En Babel, al igual que en sus otras películas, varias personas (de diferente estracción social y cultural) acabarán enlazadas entre sí por un mismo nexo; en este caso, el punto de unión toma la forma de una arma de fuego; un fusil que, manejado por manos inocentes, provocará un inesperado accidente capaz de repercutir, directa o indirectamente, sobre dispares personajes localizados en distintos enclaves del globo terráqueo. Marruecos, Estados Unidos, México y Japón; cuatro lenguas y cuatro maneras diferentes de ver y entender la vida, aunque en el fondo, sus pobladores, destilen un sinfín de sentimientos e impresiones similares; una coincidencia sensorial que, en parte, ayuda a romper con ese teórico distanciamiento idiomático y geográfico con el que hemos sido marcados; un distanciamiento que resulta mucho más dificl de corregir cuando la barrera se convierte en una empalizada física, tal y como muestra Iñárritu en uno de los pasajes más tensos de su excelente película: aquel que transcurre en la frontera entre México y Estados Unidos.
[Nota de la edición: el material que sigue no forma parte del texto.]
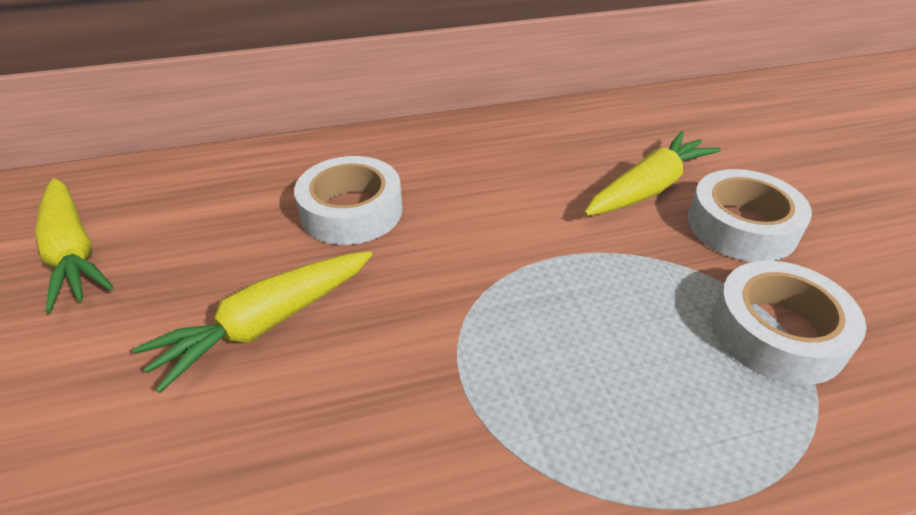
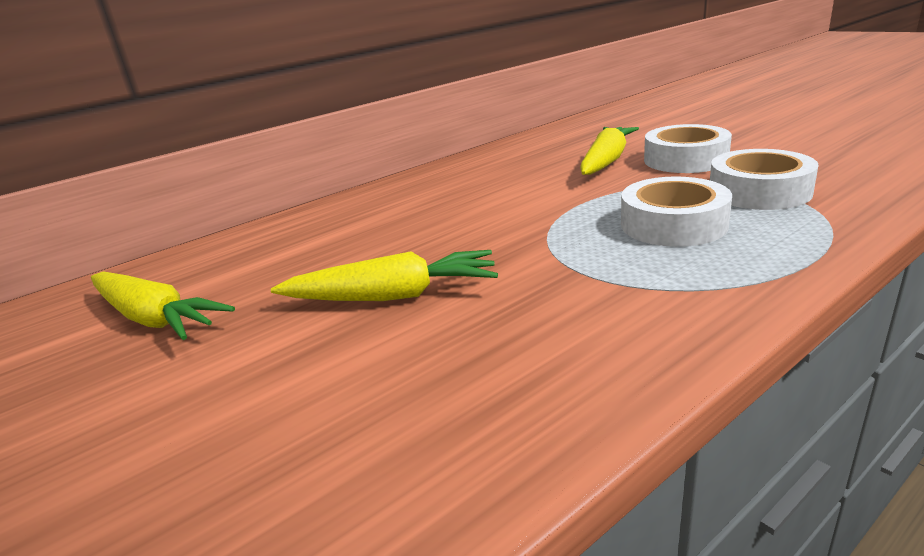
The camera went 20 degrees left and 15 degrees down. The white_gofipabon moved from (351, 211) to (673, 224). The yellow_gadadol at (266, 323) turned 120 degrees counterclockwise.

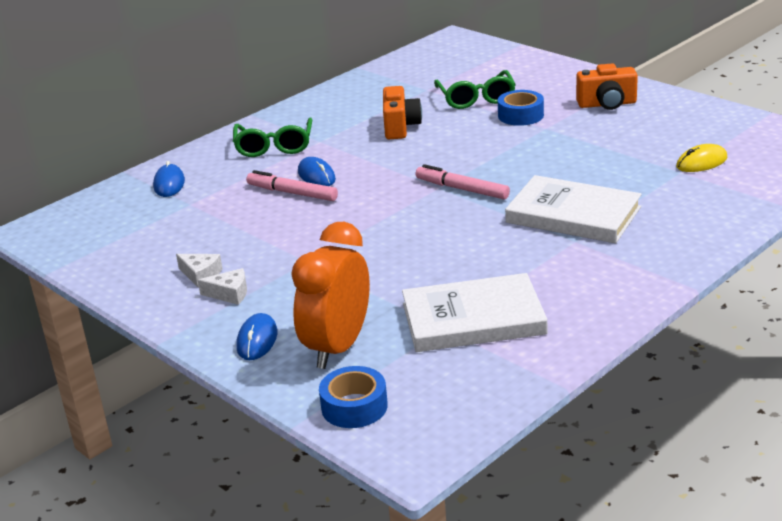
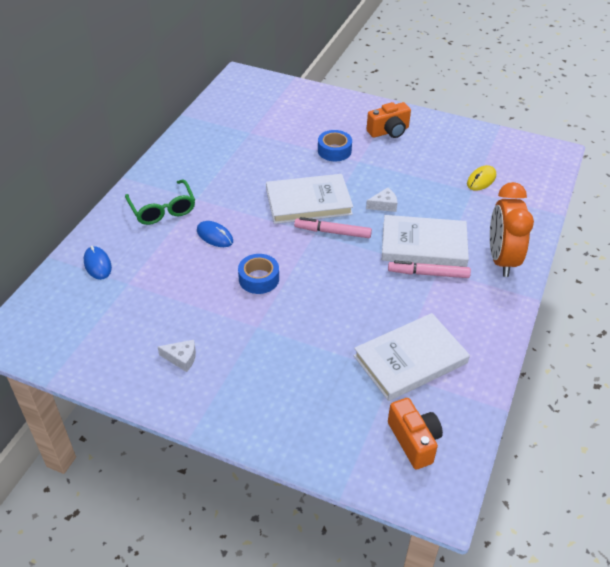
The camera went 25 degrees left and 15 degrees up. The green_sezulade at (476, 98) disappeared. The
La mirada de sorpresa, expresada por dos niños norteamericanos al dejar atrás San Diego y penetrar en la mundanal algarabía de Sonora, es una manera mágica e inteligente de plasmar el desconocimiento que tenemos de otros modos de vida y que nos quedan demasiado alejados de nuestros hábitos más cercanos. Lo mismo que le ocurre, en cierta manera, al personaje de Richard, un americano que, atrapado accidentalmente en un pueblucho de Marruecos – un país extraño para él- y con su mujer a punto de cambiar de barrio, se siente carcomido por la impotencia de no poder comunicar su angustia a los habitantes de un lugar que se le antojan totalmente incomprensibles.

No se queden sólo con el reclamo comercial de un inmenso Brad Pitt o de una camaleónica y perfecta Cate Blanchett (¡cada día me gusta más esta mujer!). Ellos son dos dientes más dentro del plural y perfecto engranaje que hace deslizar y convergir a sus distintas historias. No es como 21 Gramos, ese culebrón disfrazado de film de culto gracias a su espléndido montaje. Babel no juega a la interactividad, pues el puzzle se construye solo. Avanza y retrocede en el tiempo; siempre con lógica, no como un mero experimento visual, y buscando siempre la complicidad del espectador. Cine de sentimientos; de ese tipo de cine con ganas de narrar historias de verdad; de las que cada día ocurren en las calles de este mundo enloquecido que nos ha tocado compartir; historias que, por su pasión y entrega, arrancan la rabia y la ternura de quienes las presencian, pues la Ley de Murphy, nos guste o no, siempre estará pendulando sobre nuestras cabezas.